Он жив. В… миг переплавления. Вяч Кон
предисловие.
Все что здесь написано, не имеет жанра, но уж простите – как есть!
как есть моя жизнь – т е н ь.
Его мучила вновь охватившая тоска по свободе. Уезжал даже не попрощавшись. Ноги были схвачены милым домашним уютом. Трепетные чувства оставленной возлюбленной резали совесть. Но встречный ветер в лицо освежал мысли, выгоняя из них тлетворный ил. «Главное не дать себе вспомнить» – билось в сердце. Дорога, одна, вторая. Освободившись, он уже мечтал о нескованных обязательствами жизни, где не надо вставать рано и провожать ее на работу, ведь не хочется, хоть и нежна и заботлива была вчера вечером и ночью, и каждый – без тени упрека.. Вот только вчера, когда заключительный куплет был на пороге и мотив на гитаре звучал столь здорово – как Она стала бродить по комнате, доставать сигареты, чиркать зажигалкой, наливать вино, прижиматься щекой к его спине, отчего приходилось наклоняться к инструменту, и тот начинал фальшивить. «Нет только не вспоминать». Но потом Она
даже улеглась рядом, шепнув через плечо – ну, как скоро.

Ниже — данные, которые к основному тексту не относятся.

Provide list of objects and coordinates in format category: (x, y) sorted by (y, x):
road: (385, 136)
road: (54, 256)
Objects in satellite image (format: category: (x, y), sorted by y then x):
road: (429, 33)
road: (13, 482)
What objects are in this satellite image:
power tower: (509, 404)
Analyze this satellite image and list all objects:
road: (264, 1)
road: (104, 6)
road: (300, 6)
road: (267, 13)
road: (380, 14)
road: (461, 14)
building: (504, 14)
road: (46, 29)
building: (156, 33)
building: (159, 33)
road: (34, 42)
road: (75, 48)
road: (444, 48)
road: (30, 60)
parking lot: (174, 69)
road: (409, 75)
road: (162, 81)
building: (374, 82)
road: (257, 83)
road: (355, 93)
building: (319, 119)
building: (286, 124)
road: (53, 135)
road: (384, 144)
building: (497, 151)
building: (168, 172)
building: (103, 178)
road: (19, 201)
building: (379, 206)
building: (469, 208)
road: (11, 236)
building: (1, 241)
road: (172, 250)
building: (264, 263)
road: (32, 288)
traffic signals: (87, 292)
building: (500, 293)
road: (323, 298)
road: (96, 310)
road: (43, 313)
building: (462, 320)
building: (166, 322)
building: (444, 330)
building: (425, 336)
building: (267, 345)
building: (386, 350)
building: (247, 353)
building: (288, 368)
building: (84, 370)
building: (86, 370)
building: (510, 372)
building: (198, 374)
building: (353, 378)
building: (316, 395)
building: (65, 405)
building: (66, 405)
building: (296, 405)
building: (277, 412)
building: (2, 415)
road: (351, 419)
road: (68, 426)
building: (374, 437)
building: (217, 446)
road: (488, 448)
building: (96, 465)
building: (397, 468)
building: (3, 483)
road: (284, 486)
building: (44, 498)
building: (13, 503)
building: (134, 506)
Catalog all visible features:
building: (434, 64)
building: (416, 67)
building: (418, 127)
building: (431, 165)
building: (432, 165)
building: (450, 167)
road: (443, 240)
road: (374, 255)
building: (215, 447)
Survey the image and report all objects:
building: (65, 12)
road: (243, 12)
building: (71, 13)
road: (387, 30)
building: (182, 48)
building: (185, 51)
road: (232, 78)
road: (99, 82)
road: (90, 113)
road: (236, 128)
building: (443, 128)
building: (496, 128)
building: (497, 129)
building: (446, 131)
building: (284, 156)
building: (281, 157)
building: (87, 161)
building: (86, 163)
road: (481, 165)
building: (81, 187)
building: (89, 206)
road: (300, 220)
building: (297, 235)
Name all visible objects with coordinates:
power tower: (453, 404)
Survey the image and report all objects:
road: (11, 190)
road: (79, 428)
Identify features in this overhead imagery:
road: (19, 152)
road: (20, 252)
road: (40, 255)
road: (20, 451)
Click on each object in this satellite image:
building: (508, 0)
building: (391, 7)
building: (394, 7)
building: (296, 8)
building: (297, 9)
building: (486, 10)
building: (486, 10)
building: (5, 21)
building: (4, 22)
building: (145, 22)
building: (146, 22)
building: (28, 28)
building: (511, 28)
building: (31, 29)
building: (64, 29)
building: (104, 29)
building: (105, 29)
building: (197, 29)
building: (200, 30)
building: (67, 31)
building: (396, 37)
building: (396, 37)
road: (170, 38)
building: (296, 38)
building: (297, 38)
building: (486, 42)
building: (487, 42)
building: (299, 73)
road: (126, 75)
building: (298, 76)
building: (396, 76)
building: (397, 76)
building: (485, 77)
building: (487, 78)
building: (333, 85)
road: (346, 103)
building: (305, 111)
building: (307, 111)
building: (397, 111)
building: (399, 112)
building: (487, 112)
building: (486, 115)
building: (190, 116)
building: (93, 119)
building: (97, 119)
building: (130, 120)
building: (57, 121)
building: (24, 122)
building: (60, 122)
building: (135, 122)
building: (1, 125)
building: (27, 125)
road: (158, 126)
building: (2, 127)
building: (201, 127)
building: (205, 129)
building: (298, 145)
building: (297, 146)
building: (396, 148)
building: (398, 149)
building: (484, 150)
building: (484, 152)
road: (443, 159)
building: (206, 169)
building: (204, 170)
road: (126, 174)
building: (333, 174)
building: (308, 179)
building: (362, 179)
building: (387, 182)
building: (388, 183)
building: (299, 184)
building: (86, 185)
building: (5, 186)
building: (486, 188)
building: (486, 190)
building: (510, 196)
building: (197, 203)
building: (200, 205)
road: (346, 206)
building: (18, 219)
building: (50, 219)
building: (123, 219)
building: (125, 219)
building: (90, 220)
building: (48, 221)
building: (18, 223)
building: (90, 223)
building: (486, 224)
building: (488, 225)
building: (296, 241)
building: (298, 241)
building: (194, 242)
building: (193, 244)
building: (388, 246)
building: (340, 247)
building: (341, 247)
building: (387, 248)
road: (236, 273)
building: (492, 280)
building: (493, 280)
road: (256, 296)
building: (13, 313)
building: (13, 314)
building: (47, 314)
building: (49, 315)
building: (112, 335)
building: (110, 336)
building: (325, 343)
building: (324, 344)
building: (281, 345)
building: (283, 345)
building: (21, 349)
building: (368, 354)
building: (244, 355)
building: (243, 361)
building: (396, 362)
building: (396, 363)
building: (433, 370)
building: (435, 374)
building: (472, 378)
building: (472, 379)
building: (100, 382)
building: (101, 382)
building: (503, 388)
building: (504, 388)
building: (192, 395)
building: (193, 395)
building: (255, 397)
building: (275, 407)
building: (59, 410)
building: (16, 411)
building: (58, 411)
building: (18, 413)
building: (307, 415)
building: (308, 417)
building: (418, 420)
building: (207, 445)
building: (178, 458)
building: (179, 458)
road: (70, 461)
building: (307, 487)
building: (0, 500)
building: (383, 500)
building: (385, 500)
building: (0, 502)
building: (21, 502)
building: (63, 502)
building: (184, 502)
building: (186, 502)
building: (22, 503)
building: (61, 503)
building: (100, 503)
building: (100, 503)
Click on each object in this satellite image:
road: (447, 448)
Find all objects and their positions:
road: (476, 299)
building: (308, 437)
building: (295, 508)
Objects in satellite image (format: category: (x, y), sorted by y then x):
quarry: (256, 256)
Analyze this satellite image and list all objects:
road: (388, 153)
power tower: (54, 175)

Строчки прыгали у него перед глазами. Несколько уже было зачеркнуто, что никогда не было. Салфетка потеряла свежесть, четверостишие получилось выспоренное и неуклюжее. Он отложил все, она удивленно открыла глаза
Вот ведь.
он писал свой трактат воодушевленною, забыв и отодвинув все что мучило, и трепало его душу. Она,
воодушевившая его, сказала, что будет оппонентом и внимательно слушала его чтиво. Сказала, что представляла в другом виде и ушла. Он остался один с вопросом от нее, что хотел сказать, и невероятная злость вскипала в душе. Блаженство покинуло, надежда обрела захватнический характер – теперь предстояло бороться в одиночку. Опять. Кто-то его понял. Он чуть успокоился, но мучило, почему Она так поступает – ведь всегда понимала каждый шаг, сама толкнула и теперь сторониться. Через несколько месяцев Она
кинула вскользь – если б я осталось в этом пространстве я не была бы такой как сейчас. Он остался пригвожденным к месту, откуда услышал это.
Прошло прослушивание. Не все гладко, но напряженно и внимательно. Говорили об изобретенном велосипеде и что туда соваться не стоит, и что я не один такого создавал, она сказала несколько слов и ушла не взглянув, наблюдая лишь за реакцией других мэтров. Мне показалось что она
когда – то, не сделав подобного шага, теперь жадно впитывала – а что могло быть с ней.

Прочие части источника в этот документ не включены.